Mereka melakukan banyak aktivitas. Sebagian berdagang, sebagian menjadi pekerja, dan sebagian lagi membuka warung makan. Tidak sedikit pula dari mereka yang berkeliling menjajakan makanan. Soto termasuk salah satunya.
Lantas, entah bagaimana, terjadilah asimilasi kuliner. Soto yang awalnya berisikan daging babi, kemudian diganti dengan daging halal lainnya. Begitu pula dengan rempah-rempah tambahan khas Indonesia, seperti kunyit, merica, cabe, jahe, atau lada.
Sementara masakan china asli tidak mengenal rempah nusantara dalam pengolahannya. Bumbu yang paling umum dalam masakan China adalah kecap ikan, saos tiram, bumbu ngohiang, pekak, minyak wijen, saos hoisin, dan taosi (kedelai hitam). Adapun yang paling mendekati bumbu Indonesia hanyalah bawang putih dan jahe. Sumber:Â cookin.id
Namun, masakan Hokkien memang punya cirikhas tersendiri dibandingkan masakan lainnya (Kanton, Hakka, dan Tiochiu).
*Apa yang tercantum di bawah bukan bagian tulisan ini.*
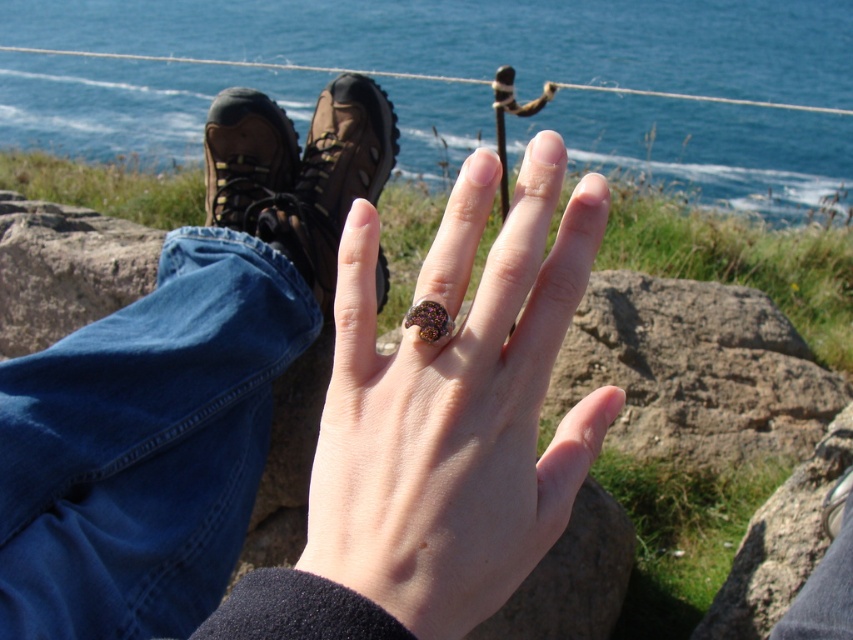
You are a jeweler examining two rings on a customer hand. The customer wants to know which ring is positioned to the right. The rings are the shiny metallic ring at center and the shiny purple gemstone ring at center. Which one is located to the right?

The shiny metallic ring at center is positioned to the right of the shiny purple gemstone ring at center.

Consider the image. You are a photographer trying to capture the shiny metallic ring at center in your shot. The thin rope or cable runs horizontally across the background. To avoid the rope from appearing in the photo, where should you position the ring relative to the rope?

The shiny metallic ring at center is located at point (457, 419). Since the rope is running horizontally across the background, you should position the ring either above or below the rope to avoid it appearing in the photo.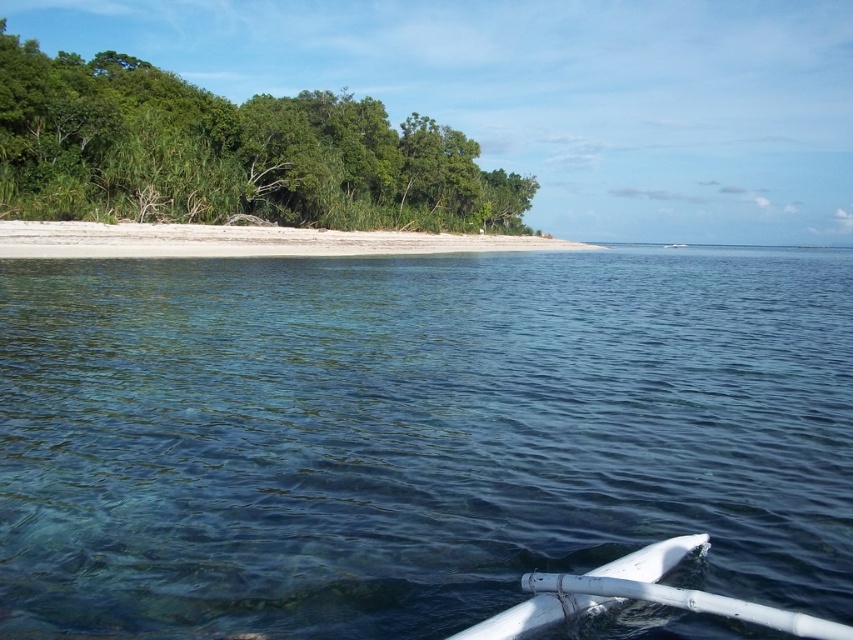
Measure the distance between green leafy trees at left and camera.

green leafy trees at left and camera are 35.71 meters apart from each other.

Does green leafy trees at left lie behind white sand beach at center?

Yes, it is behind white sand beach at center.

Which is behind, point (436, 163) or point (143, 246)?

Point (436, 163)

Identify the location of green leafy trees at left. (227, 152).

Which is above, clear blue water at center or white sand beach at center?

Positioned higher is white sand beach at center.

Which is below, clear blue water at center or white sand beach at center?

Positioned lower is clear blue water at center.

Who is more forward, (757, 630) or (251, 248)?

Point (757, 630)

This screenshot has height=640, width=853. Identify the location of clear blue water at center. (415, 435).

Describe the element at coordinates (415, 435) in the screenshot. I see `clear blue water at center` at that location.

Is point (114, 296) positioned in front of point (541, 577)?

No, it is behind (541, 577).

The width and height of the screenshot is (853, 640). Find the location of `clear blue water at center`. clear blue water at center is located at coordinates (415, 435).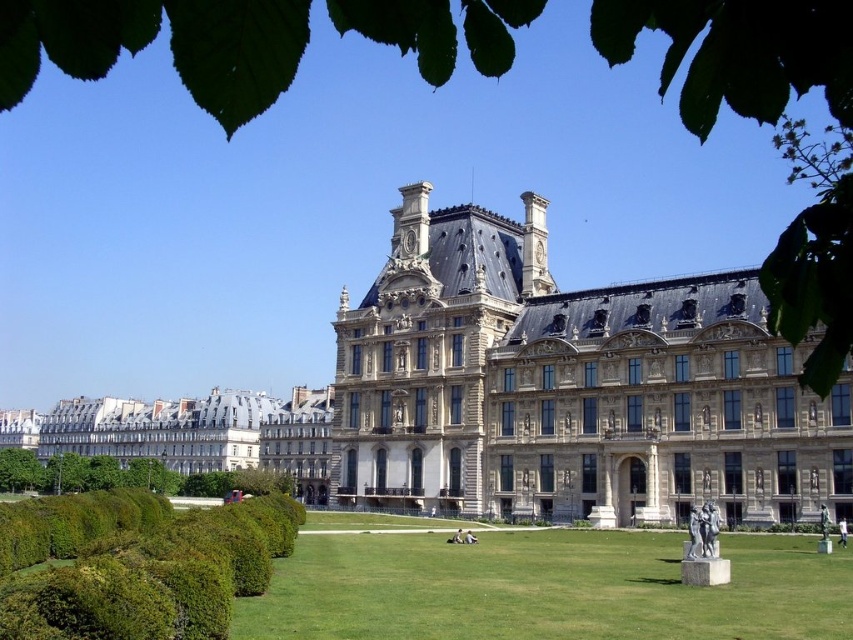
Is beige stone palace at center positioned before white marble statue at lower right?

No.

Does point (538, 234) come closer to viewer compared to point (695, 508)?

No, it is behind (695, 508).

The image size is (853, 640). Describe the element at coordinates (570, 387) in the screenshot. I see `beige stone palace at center` at that location.

Locate an element on the screen. The image size is (853, 640). beige stone palace at center is located at coordinates (570, 387).

Between green grass at center and white marble statue at lower right, which one appears on the left side from the viewer's perspective?

From the viewer's perspective, green grass at center appears more on the left side.

Is point (590, 536) positioned before point (699, 556)?

No, (590, 536) is further to viewer.

The height and width of the screenshot is (640, 853). Describe the element at coordinates (543, 588) in the screenshot. I see `green grass at center` at that location.

Identify the location of green grass at center. [543, 588].

Is green leafy hedge at lower left to the left of white marble statue at lower right from the viewer's perspective?

Yes, green leafy hedge at lower left is to the left of white marble statue at lower right.

Which is in front, point (93, 566) or point (689, 548)?

Point (93, 566)

This screenshot has width=853, height=640. I want to click on green leafy hedge at lower left, so click(x=155, y=577).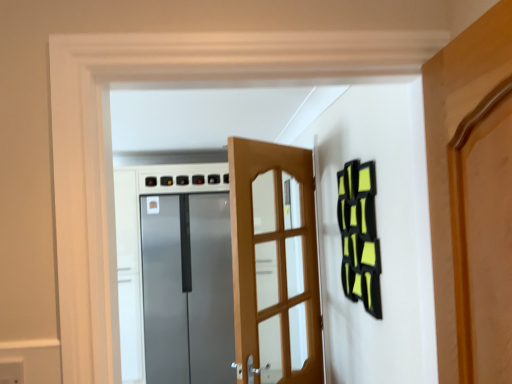
Question: From a real-world perspective, is matte gray electric outlet at lower left on wooden door at center, arranged as the second door when viewed from the back?

Choices:
 (A) no
 (B) yes

Answer: (B)

Question: Is matte gray electric outlet at lower left smaller than wooden door at center, positioned as the first door in right-to-left order?

Choices:
 (A) yes
 (B) no

Answer: (A)

Question: From a real-world perspective, is matte gray electric outlet at lower left physically below wooden door at center, acting as the first door starting from the front?

Choices:
 (A) yes
 (B) no

Answer: (B)

Question: Is matte gray electric outlet at lower left bigger than wooden door at center, arranged as the second door when viewed from the back?

Choices:
 (A) yes
 (B) no

Answer: (B)

Question: Is matte gray electric outlet at lower left thinner than wooden door at center, positioned as the first door in right-to-left order?

Choices:
 (A) yes
 (B) no

Answer: (A)

Question: From the image's perspective, does matte gray electric outlet at lower left appear higher than wooden door at center, positioned as the first door in right-to-left order?

Choices:
 (A) no
 (B) yes

Answer: (B)

Question: Does wooden door at center, acting as the first door starting from the front, have a greater height compared to matte gray electric outlet at lower left?

Choices:
 (A) no
 (B) yes

Answer: (B)

Question: From a real-world perspective, does wooden door at center, arranged as the second door when viewed from the back, stand above matte gray electric outlet at lower left?

Choices:
 (A) no
 (B) yes

Answer: (A)

Question: Can you confirm if wooden door at center, positioned as the first door in right-to-left order, is bigger than matte gray electric outlet at lower left?

Choices:
 (A) no
 (B) yes

Answer: (B)

Question: Is wooden door at center, the second door from the left, at the right side of matte gray electric outlet at lower left?

Choices:
 (A) no
 (B) yes

Answer: (B)

Question: Is wooden door at center, arranged as the second door when viewed from the back, positioned before matte gray electric outlet at lower left?

Choices:
 (A) yes
 (B) no

Answer: (B)

Question: Is wooden door at center, the second door from the left, outside matte gray electric outlet at lower left?

Choices:
 (A) yes
 (B) no

Answer: (A)

Question: Does satin metallic refrigerator at center, placed as the first door when sorted from left to right, come in front of wooden door at center, positioned as the first door in right-to-left order?

Choices:
 (A) yes
 (B) no

Answer: (B)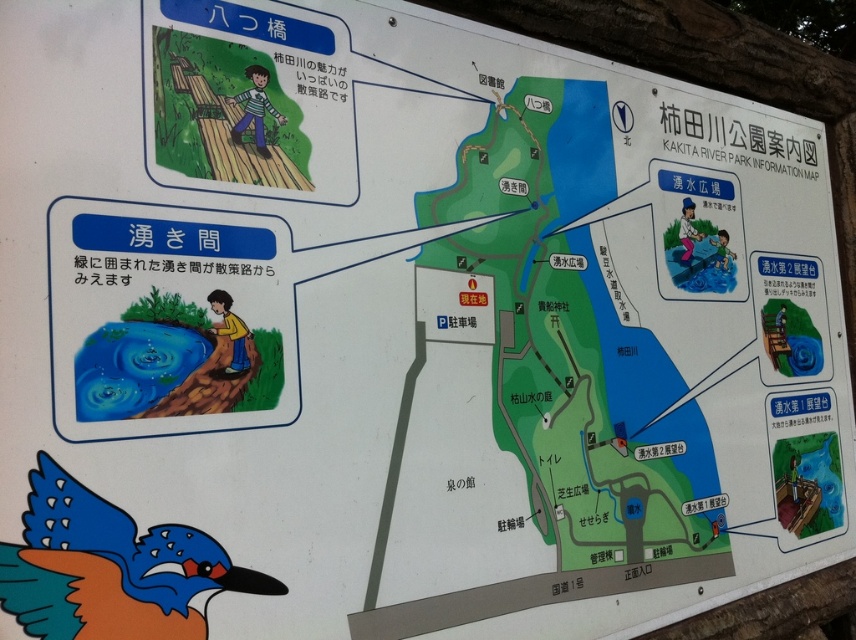
Who is lower down, blue glossy kingfisher at lower left or wooden bridge at upper left?

blue glossy kingfisher at lower left

Which is in front, point (201, 632) or point (259, 93)?

Point (201, 632)

Find the location of a particular element. The width and height of the screenshot is (856, 640). blue glossy kingfisher at lower left is located at coordinates (110, 568).

You are a GUI agent. You are given a task and a screenshot of the screen. Output one action in this format:
    pyautogui.click(x=<x>, y=<y>)
    Task: Click on the blue glossy kingfisher at lower left
    Image resolution: width=856 pixels, height=640 pixels.
    Given the screenshot: What is the action you would take?
    pyautogui.click(x=110, y=568)

Who is taller, blue glossy water at lower left or wooden bridge at upper left?

With more height is blue glossy water at lower left.

Is the position of blue glossy water at lower left more distant than that of wooden bridge at upper left?

No.

What do you see at coordinates (162, 316) in the screenshot?
I see `blue glossy water at lower left` at bounding box center [162, 316].

This screenshot has width=856, height=640. In order to click on blue glossy water at lower left in this screenshot , I will do click(162, 316).

I want to click on blue glossy water at lower left, so click(162, 316).

At what (x,y) coordinates should I click in order to perform the action: click on blue glossy water at lower left. Please return your answer as a coordinate pair (x, y). The height and width of the screenshot is (640, 856). Looking at the image, I should click on (162, 316).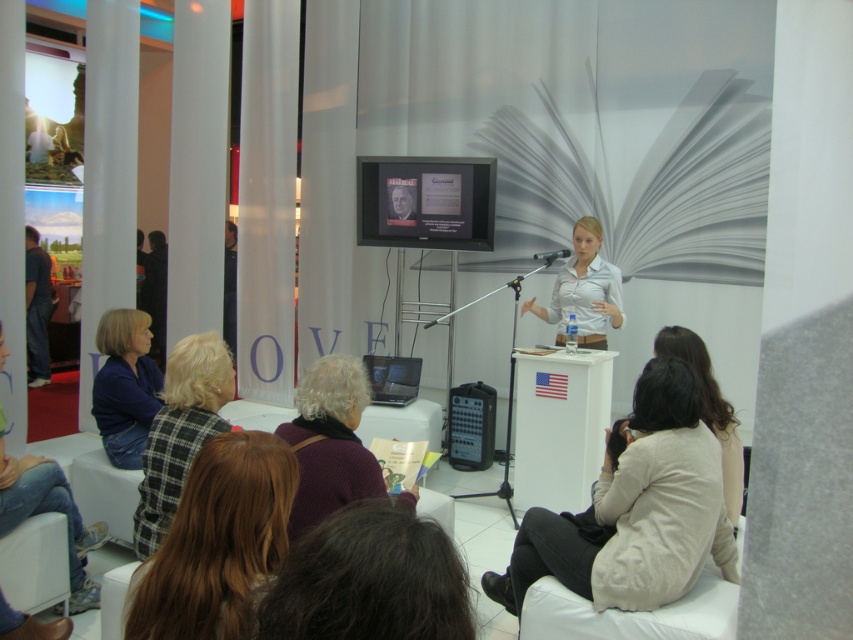
Can you confirm if plaid fabric jacket at lower left is positioned below light beige sweater at lower right?

Yes.

Measure the distance between point (183, 385) and camera.

8.87 feet

The height and width of the screenshot is (640, 853). Find the location of `plaid fabric jacket at lower left`. plaid fabric jacket at lower left is located at coordinates (180, 432).

Where is `plaid fabric jacket at lower left`? Image resolution: width=853 pixels, height=640 pixels. plaid fabric jacket at lower left is located at coordinates (180, 432).

Which is more to the right, blue fabric jacket at lower left or dark fabric jacket at left?

blue fabric jacket at lower left

Where is `blue fabric jacket at lower left`? blue fabric jacket at lower left is located at coordinates (125, 385).

The height and width of the screenshot is (640, 853). I want to click on white matte jacket at lower center, so click(635, 508).

Between white matte jacket at lower center and blue fabric jacket at lower left, which one appears on the left side from the viewer's perspective?

Positioned to the left is blue fabric jacket at lower left.

Where is `white matte jacket at lower center`? The image size is (853, 640). white matte jacket at lower center is located at coordinates (635, 508).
Makanan Hokkien mengutamakan teknik rebus, mengukus, braising (memasak perlahan), dan stewing (merebus perlahan).
Bandingkan dengan masakan Kanton yang menggunakan teknik deep frying (menggoreng), double boiling (merebus cepat), dan stir frying (tumis cepat).
Untuk itu, maka masakan Hokkien lebih terkenal dengan hidangan sup-nya. Ini mungkin yang menjadi satu-satunya jembatan antara China dan Nusantara mengenai eksistensi soto. Sama-sama menyajikan sup dengan teknik masak perlahan.
**
Masih penasaran dengan keberadaan Chau-do. Ia adalah masakan berkuah (sup). Tapi, tidak ada sup terkenal khas Hokkien, kecuali; Bak Kut Teh.
Kendati merupakan makanan Hokkien, masakan ini justru dilahirkan di Malaysia. Persisnya dari daerah Port Klang. Di China sendiri, jenis makanan ini malah tidak dikenal.
Menurut sejarah, makanan ini pertama kali dipopulerkan oleh kaum buruh China di Port Klang pada awal abad 20. Pada zaman tersebut, kehidupan susah, makanan pun sangat terbatas.